Regulação eficaz e maior fiscalização podem ajudar a conter a crescente judicialização dos conflitos da saúde suplementar envolvendo as operadoras de planos de saúde. Essa foi a avaliação predominante no painel “Saúde suplementar na jurisprudência do STJ” realizado nessa quarta-feira (7/4), no Seminário Digital em Comemoração ao Dia Mundial da Saúde, realizado pelo Conselho Nacional de Justiça (CNJ).
Os desdobramentos dessa questão na jurisprudência do Superior Tribunal de Justiça (STJ) foram apresentados pela ministra Maria Isabel Gallotti, que chamou a atenção para a complexidade do tema. Em sua análise, a estabilidade no sistema será gerada pela regulação e fiscalização e pela boa fé dos integrantes dessa cadeia.
“Princípios éticos e morais devem ser considerados por ambas as partes em relação contratual na qual o consumidor, sem dúvida alguma, é a parte vulnerável. Mas que, por outro lado, detém informações sobre a condição da sua própria saúde no momento da contratação que não são de conhecimento da operadora”, ponderou.
A ministra também comentou que os planos de saúde detêm, por sua vez, dados técnicos sobre moléstias e tratamentos que estão muito além da compreensão do consumidor comum. “E nesse mercado em que predomina a assimetria de informações avulta a importância da firme atuação da agência reguladora”, acrescentou ela em referência a Agência Nacional de Saúde Suplementar (ANS).
Nas decisões do STJ sobre a relação entre o cidadão e as operadoras, comentou a ministra, a segurança jurídica tem sido garantida nos limites dos contratos com base na Lei 9.656. Entre vários pontos relevantes, esse marco regulatório estabeleceu a obrigatoriedade de as operadoras oferecerem aos usuários os planos de referência com cobertura mínima na assistência privada à saúde, a partir dos quais os tipos de serviços prestados e os custos passaram a ser comparáveis.
O marco legal, no entanto, não evitou, ao longo dos anos, o ingresso na justiça de uma infinidade de demandas de alta complexidade. Os conflitos abrangem uma série de casos entre os quais acesso a tratamento de doenças raras e ultrarraras, tratamentos complexos para doenças tradicionais, acesso a medicações de alto custo e também aos sem registro na Anvisa e, ainda acesso aos chamados medicamentos off label (indicados por médicos para uso divergente da bula). Os processos abarcam, também, tempo de permanência dos usuários em ambulatórios e UTIs e validade ou não de prazos de carência para serviços de emergência e urgência, entre outras demandas.

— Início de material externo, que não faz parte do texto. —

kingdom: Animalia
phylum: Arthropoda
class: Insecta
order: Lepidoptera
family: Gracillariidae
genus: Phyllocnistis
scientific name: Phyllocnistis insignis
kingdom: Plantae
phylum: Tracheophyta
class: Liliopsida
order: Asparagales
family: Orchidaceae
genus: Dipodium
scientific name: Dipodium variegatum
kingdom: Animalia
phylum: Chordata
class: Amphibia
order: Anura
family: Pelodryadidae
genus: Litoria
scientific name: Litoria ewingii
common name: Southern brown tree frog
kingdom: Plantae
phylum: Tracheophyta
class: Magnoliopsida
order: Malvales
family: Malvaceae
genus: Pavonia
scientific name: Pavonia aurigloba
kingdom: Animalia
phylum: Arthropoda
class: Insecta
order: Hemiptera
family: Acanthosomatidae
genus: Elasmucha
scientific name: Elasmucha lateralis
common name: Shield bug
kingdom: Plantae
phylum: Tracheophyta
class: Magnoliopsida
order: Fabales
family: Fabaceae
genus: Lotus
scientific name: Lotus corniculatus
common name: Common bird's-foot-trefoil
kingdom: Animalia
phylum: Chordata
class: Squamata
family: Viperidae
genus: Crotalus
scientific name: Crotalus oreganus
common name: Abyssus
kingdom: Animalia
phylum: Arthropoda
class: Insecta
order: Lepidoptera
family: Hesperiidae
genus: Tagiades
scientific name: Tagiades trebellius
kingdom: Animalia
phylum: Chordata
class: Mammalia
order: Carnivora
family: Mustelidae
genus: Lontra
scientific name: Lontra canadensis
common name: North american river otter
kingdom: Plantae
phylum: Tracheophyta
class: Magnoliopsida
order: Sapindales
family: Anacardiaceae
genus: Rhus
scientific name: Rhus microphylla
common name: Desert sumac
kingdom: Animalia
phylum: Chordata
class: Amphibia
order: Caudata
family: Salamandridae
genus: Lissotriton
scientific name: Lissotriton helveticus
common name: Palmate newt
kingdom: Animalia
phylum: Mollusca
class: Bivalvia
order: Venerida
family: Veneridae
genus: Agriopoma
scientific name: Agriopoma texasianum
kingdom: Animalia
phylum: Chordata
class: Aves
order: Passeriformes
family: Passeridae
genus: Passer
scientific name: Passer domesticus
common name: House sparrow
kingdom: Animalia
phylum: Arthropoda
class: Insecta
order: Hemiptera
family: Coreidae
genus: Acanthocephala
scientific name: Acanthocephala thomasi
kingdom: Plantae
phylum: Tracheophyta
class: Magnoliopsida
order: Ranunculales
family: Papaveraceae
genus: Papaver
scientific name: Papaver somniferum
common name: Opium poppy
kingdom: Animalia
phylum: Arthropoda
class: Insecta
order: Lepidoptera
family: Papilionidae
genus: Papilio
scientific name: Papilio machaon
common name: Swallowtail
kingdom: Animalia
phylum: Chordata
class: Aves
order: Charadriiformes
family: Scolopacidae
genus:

Em meio a essa demanda crescente em um setor altamente regulado, Isabel Gallotti disse que a atuação judicial deve se ater à ilegalidade. “A intervenção do Judiciário para infirmar decisões da agência reguladora justifica-se, a meu ver, apenas em casos de manifesta ilegalidade. E, sobretudo, deve levar em conta a globalidade do sistema regulado, o que nem sempre é fácil de perceber a vista de casos individualmente considerados.”
Ela também disse que não se pode perder de vista que os direitos do paciente que demanda cobertura não contratada devem ser sopesados com os direitos dos demais participantes do mesmo plano, uma vez que pode ser impactado o valor da prestação a ser paga por todos os integrantes do mesmo grupo de apólice. “E ainda mais grave do que aumentar o custo do plano pode ser a inviabilização da atividade empresarial e pode acontecer quando decisões judiciais no curso de ações coletivas invalidam cláusulas contratuais baseadas em normas da ANS levadas em conta para o cálculo das mensalidades e adotadas pelo mercado.”
Conhecimento científico
Sobre esse complexo tema, o ex-conselheiro do CNJ e subprocurador-geral de Justiça do Ministério Público de São Paulo, Arnaldo Hossepian, recomendou que os magistrados busquem, em seus julgamentos, o amparo do conhecimento técnico científico. Ele lembrou que o CNJ oferece o sistema e-NatJus, que fornece aos juízes subsídios técnicos para a tomada de decisão a partir de evidências científicas nas ações relacionadas à saúde pública.
“Há pareceres técnicos e notas técnicas que possibilitam ao magistrado ponderar bastante daquilo que está sendo pleiteado, fazer a análise econômica do direito e ver quanto efetivo será aquele medicamento em favor do paciente, do demandante, que muitas vezes pode ser levado a uma ilusão em acreditar que judicializar a esperança trará a ele qualidade de vida ou certeza de uma vida mais longeva”, observou Hossepian, que presidiu a mesa do painel.